Tiananmen Uprising (1989)
The Tiananmen Square protests of 1989, also known as the June Fourth Incident in Chinese, were popular
demonstrations crushed by China’s army on 4 June 1989, when China’s leaders ordered the army to force the protesters
out of Tiananmen Square in Beijing. On their way to the Square, soldiers killed protesters in unknown numbers, and the
crackdown became known as the Tiananmen Square Massacre or the June 4 Massacre. However, secret cables from
the United States embassy in Beijing, ―partly confirm the Chinese government’s account of the early hours of June 4,
1989, which has always insisted that soldiers did not massacre demonstrators inside Tiananmen Square.

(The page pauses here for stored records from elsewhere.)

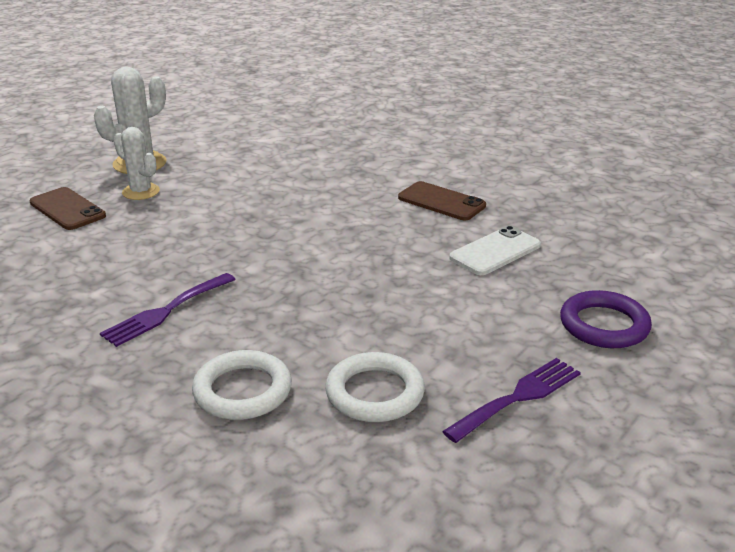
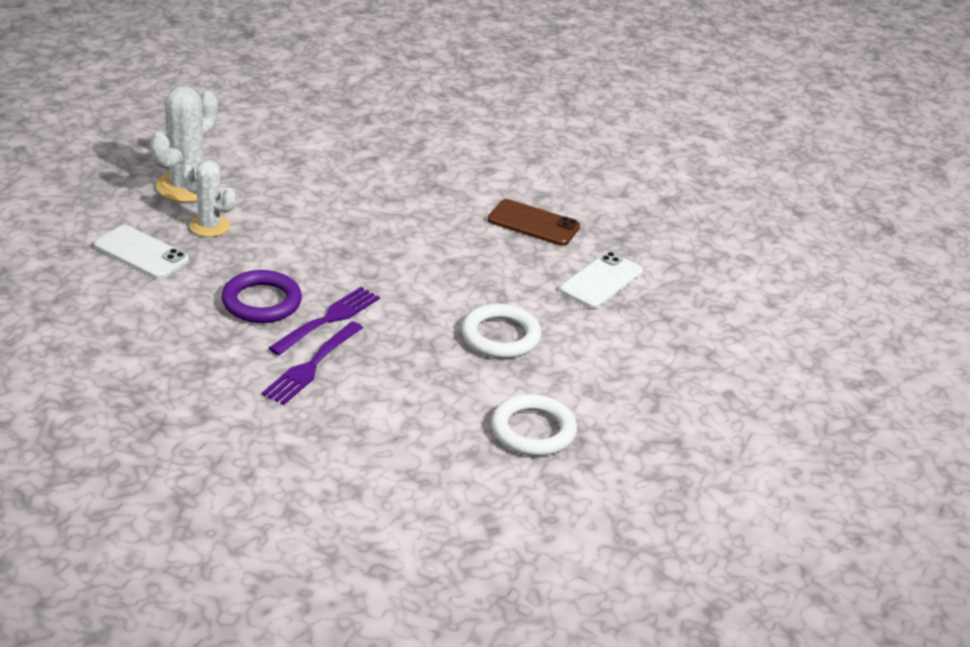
camera: 15 degrees left, 5 degrees up
(67, 209) = (141, 253): brown phone -> white phone
(242, 391) = (419, 437): white ring -> white ring (500, 336)
(518, 397) = (653, 425): purple fork -> purple fork (328, 319)
(604, 325) = (713, 353): purple ring -> purple ring (261, 302)

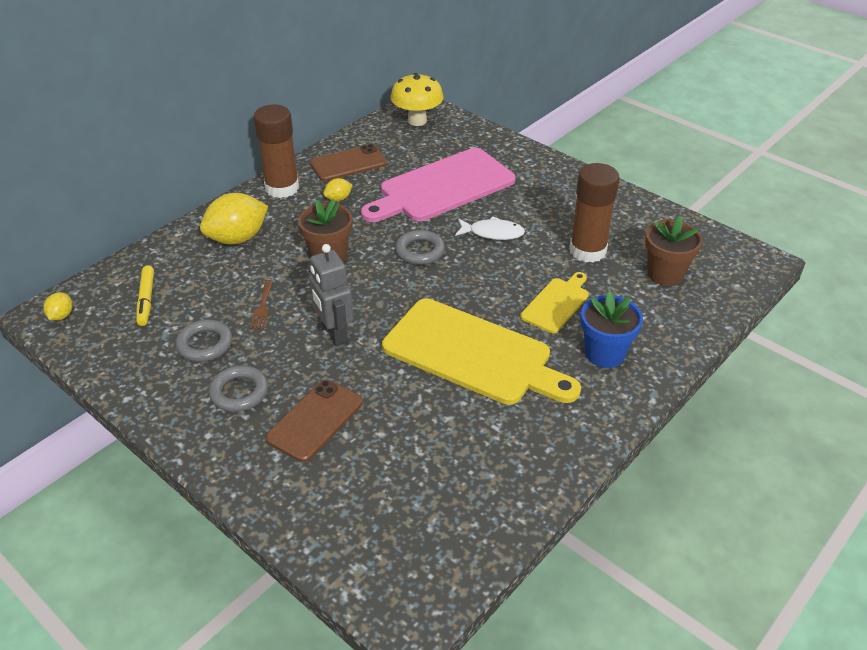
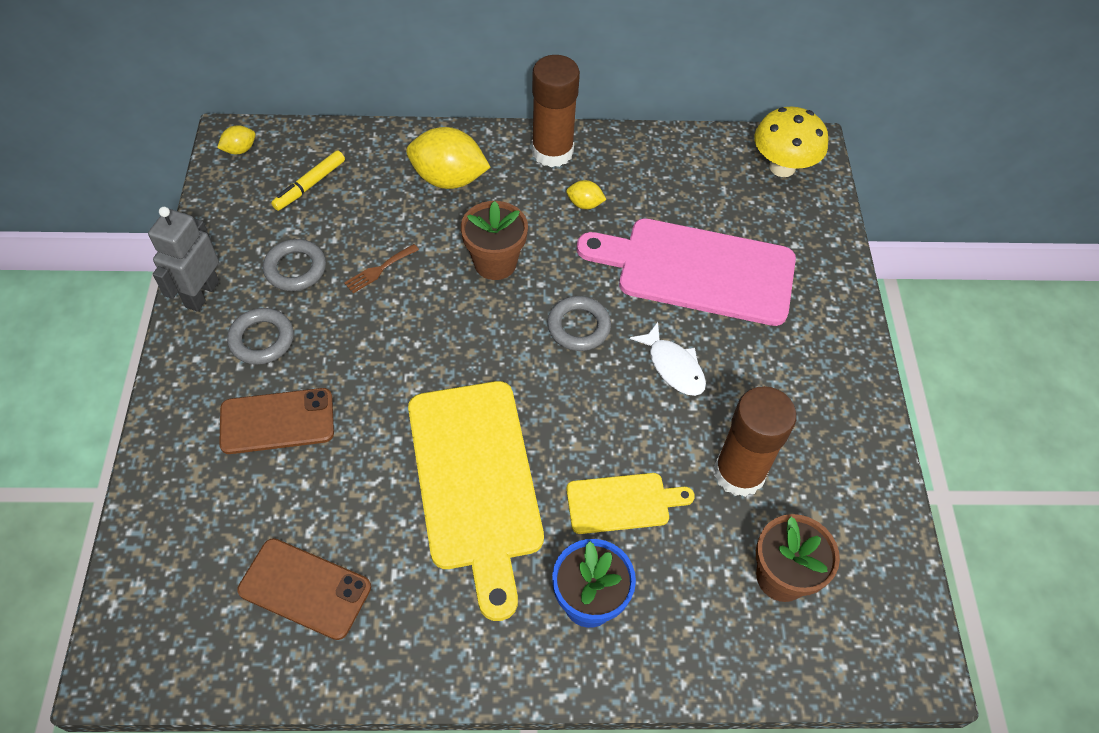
camera: 45 degrees right, 15 degrees up
(334, 334) = (396, 349): grey robot -> grey robot (202, 294)
(348, 163) = (646, 169): brown phone -> brown phone (305, 588)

Instead, the
cables show that Chinese soldiers opened fire on protesters outside the center of Beijing, as they fought their way
towards the square from the west of the city.‖ In the aftermath of the seven-week protests, the Chinese government
strengthened its police and internal security forces, and put leadership unity and political consensus ahead of
modernization. Economic and political reforms were delayed or halted.
In the late 1970s, the Chinese leadership of Deng Xiaoping abandoned Maoist-style planned collectivist economics, and
embraced market-oriented reforms. Due to the rapid pace of change, by the late 1980s, grievances over inflation, limited
career prospects for students, and corruption of the party elite were growing rapidly. Communist governments were also
losing legitimacy around the world, particularly in Eastern Europe. In April 1989, triggered by the death of deposed
Communist Party General Secretary, Hu Yaobang, a liberal reformer, mass gatherings and protests took place in and
around Tiananmen Square. At its height, some half a million protesters assembled there. The demonstrations, consisting
of local working residents as well as students, called for government accountability, freedom of the press, freedom of
speech, and the restoration of workers’ control over industry.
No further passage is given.